**Problem requirements:**
Reproduce every line of text in the entries below without any changes, and leave the pictures out of your answer.

::::

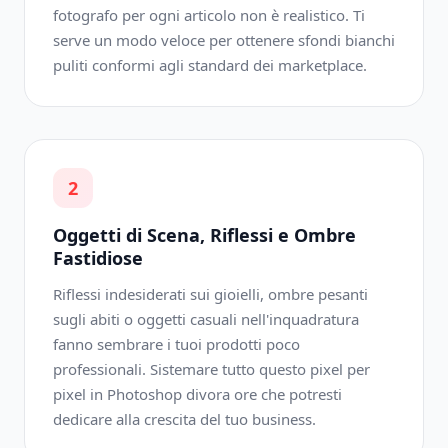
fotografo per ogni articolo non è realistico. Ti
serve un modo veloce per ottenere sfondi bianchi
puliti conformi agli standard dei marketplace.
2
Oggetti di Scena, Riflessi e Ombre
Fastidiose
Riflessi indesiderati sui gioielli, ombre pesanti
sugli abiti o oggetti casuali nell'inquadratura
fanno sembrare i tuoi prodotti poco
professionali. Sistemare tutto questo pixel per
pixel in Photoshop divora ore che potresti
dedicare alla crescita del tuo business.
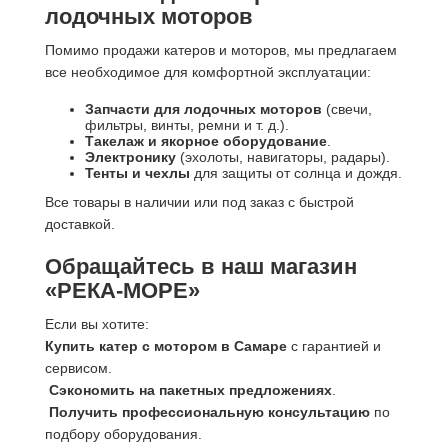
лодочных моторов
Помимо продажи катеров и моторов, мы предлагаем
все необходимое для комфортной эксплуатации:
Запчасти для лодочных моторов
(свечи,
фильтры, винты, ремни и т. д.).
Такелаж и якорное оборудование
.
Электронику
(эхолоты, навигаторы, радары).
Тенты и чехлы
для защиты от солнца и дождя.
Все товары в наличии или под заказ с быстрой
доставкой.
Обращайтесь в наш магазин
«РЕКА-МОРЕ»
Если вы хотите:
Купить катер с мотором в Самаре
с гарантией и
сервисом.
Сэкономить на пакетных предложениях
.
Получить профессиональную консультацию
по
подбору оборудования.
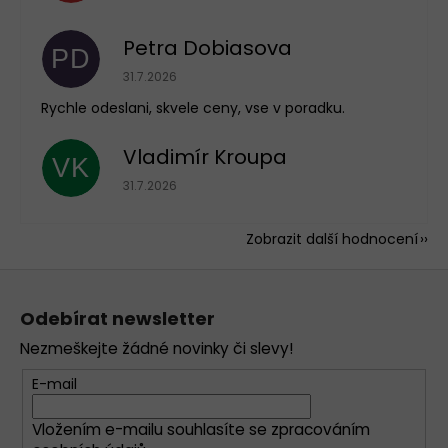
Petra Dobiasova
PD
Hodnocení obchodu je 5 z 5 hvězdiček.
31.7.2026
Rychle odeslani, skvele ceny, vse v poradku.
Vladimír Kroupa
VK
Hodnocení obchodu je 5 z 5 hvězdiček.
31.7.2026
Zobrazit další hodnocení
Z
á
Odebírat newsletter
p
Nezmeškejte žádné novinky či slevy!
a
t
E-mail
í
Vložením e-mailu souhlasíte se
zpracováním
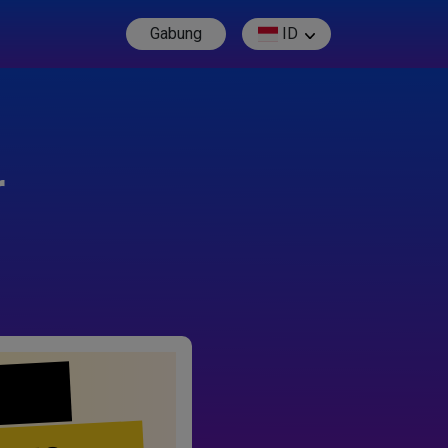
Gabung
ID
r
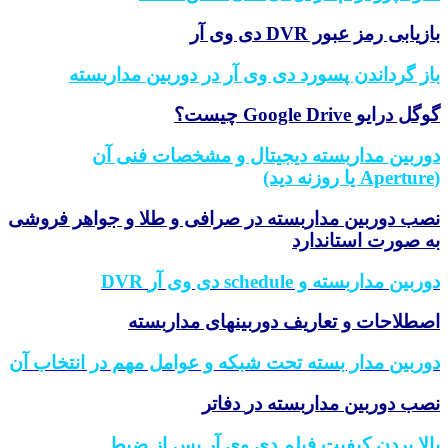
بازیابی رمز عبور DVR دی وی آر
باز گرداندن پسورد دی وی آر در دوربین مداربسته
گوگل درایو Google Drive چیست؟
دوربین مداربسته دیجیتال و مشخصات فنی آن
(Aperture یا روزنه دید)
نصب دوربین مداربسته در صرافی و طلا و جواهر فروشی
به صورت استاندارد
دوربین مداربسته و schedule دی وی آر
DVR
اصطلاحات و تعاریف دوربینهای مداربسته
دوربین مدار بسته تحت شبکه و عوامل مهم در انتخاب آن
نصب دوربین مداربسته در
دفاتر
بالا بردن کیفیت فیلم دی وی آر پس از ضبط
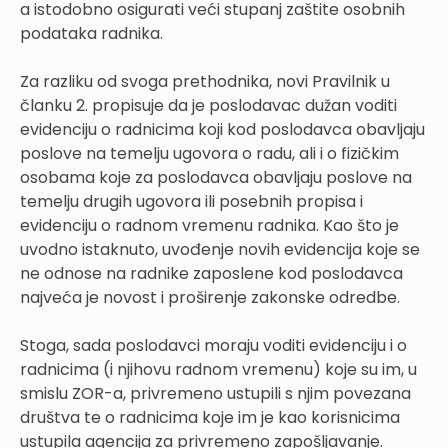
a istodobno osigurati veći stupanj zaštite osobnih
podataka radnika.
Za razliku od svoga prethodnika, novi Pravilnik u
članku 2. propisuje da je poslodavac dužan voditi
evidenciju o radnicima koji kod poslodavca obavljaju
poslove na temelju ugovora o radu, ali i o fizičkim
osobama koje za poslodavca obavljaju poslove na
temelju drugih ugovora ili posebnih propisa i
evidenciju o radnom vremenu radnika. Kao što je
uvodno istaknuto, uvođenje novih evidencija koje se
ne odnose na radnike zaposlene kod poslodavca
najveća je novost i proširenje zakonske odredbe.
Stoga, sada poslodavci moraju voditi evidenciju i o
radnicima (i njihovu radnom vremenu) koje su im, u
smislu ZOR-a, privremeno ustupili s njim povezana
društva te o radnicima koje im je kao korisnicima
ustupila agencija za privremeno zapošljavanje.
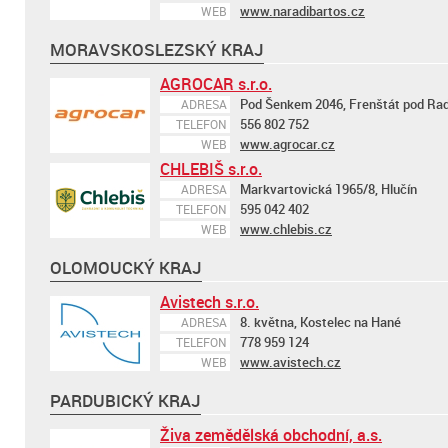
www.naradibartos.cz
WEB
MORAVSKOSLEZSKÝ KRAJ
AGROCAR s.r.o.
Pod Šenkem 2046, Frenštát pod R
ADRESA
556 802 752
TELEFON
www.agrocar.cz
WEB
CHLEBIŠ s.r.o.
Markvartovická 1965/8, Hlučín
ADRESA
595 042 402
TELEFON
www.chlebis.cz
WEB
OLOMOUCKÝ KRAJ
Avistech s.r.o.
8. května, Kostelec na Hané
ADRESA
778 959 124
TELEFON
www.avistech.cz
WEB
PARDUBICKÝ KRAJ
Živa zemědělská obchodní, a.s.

::::

**Written answer:**
fotografo per ogni articolo non è realistico. Ti
serve un modo veloce per ottenere sfondi bianchi
puliti conformi agli standard dei marketplace.
2
Oggetti di Scena, Riflessi e Ombre
Fastidiose
Riflessi indesiderati sui gioielli, ombre pesanti
sugli abiti o oggetti casuali nell'inquadratura
fanno sembrare i tuoi prodotti poco
professionali. Sistemare tutto questo pixel per
pixel in Photoshop divora ore che potresti
dedicare alla crescita del tuo business.
лодочных моторов
Помимо продажи катеров и моторов, мы предлагаем
все необходимое для комфортной эксплуатации:
Запчасти для лодочных моторов
(свечи,
фильтры, винты, ремни и т. д.).
Такелаж и якорное оборудование
.
Электронику
(эхолоты, навигаторы, радары).
Тенты и чехлы
для защиты от солнца и дождя.
Все товары в наличии или под заказ с быстрой
доставкой.
Обращайтесь в наш магазин
«РЕКА-МОРЕ»
Если вы хотите:
Купить катер с мотором в Самаре
с гарантией и
сервисом.
Сэкономить на пакетных предложениях
.
Получить профессиональную консультацию
по
подбору оборудования.
Petra Dobiasova
PD
Hodnocení obchodu je 5 z 5 hvězdiček.
31.7.2026
Rychle odeslani, skvele ceny, vse v poradku.
Vladimír Kroupa
VK
Hodnocení obchodu je 5 z 5 hvězdiček.
31.7.2026
Zobrazit další hodnocení
Z
á
Odebírat newsletter
p
Nezmeškejte žádné novinky či slevy!
a
t
E-mail
í
Vložením e-mailu souhlasíte se
zpracováním
Gabung
ID
r
بازیابی رمز عبور DVR دی وی آر
باز گرداندن پسورد دی وی آر در دوربین مداربسته
گوگل درایو Google Drive چیست؟
دوربین مداربسته دیجیتال و مشخصات فنی آن
(Aperture یا روزنه دید)
نصب دوربین مداربسته در صرافی و طلا و جواهر فروشی
به صورت استاندارد
دوربین مداربسته و schedule دی وی آر
DVR
اصطلاحات و تعاریف دوربینهای مداربسته
دوربین مدار بسته تحت شبکه و عوامل مهم در انتخاب آن
نصب دوربین مداربسته در
دفاتر
بالا بردن کیفیت فیلم دی وی آر پس از ضبط
a istodobno osigurati veći stupanj zaštite osobnih
podataka radnika.
Za razliku od svoga prethodnika, novi Pravilnik u
članku 2. propisuje da je poslodavac dužan voditi
evidenciju o radnicima koji kod poslodavca obavljaju
poslove na temelju ugovora o radu, ali i o fizičkim
osobama koje za poslodavca obavljaju poslove na
temelju drugih ugovora ili posebnih propisa i
evidenciju o radnom vremenu radnika. Kao što je
uvodno istaknuto, uvođenje novih evidencija koje se
ne odnose na radnike zaposlene kod poslodavca
najveća je novost i proširenje zakonske odredbe.
Stoga, sada poslodavci moraju voditi evidenciju i o
radnicima (i njihovu radnom vremenu) koje su im, u
smislu ZOR-a, privremeno ustupili s njim povezana
društva te o radnicima koje im je kao korisnicima
ustupila agencija za privremeno zapošljavanje.
www.naradibartos.cz
WEB
MORAVSKOSLEZSKÝ KRAJ
AGROCAR s.r.o.
Pod Šenkem 2046, Frenštát pod R
ADRESA
556 802 752
TELEFON
www.agrocar.cz
WEB
CHLEBIŠ s.r.o.
Markvartovická 1965/8, Hlučín
ADRESA
595 042 402
TELEFON
www.chlebis.cz
WEB
OLOMOUCKÝ KRAJ
Avistech s.r.o.
8. května, Kostelec na Hané
ADRESA
778 959 124
TELEFON
www.avistech.cz
WEB
PARDUBICKÝ KRAJ
Živa zemědělská obchodní, a.s.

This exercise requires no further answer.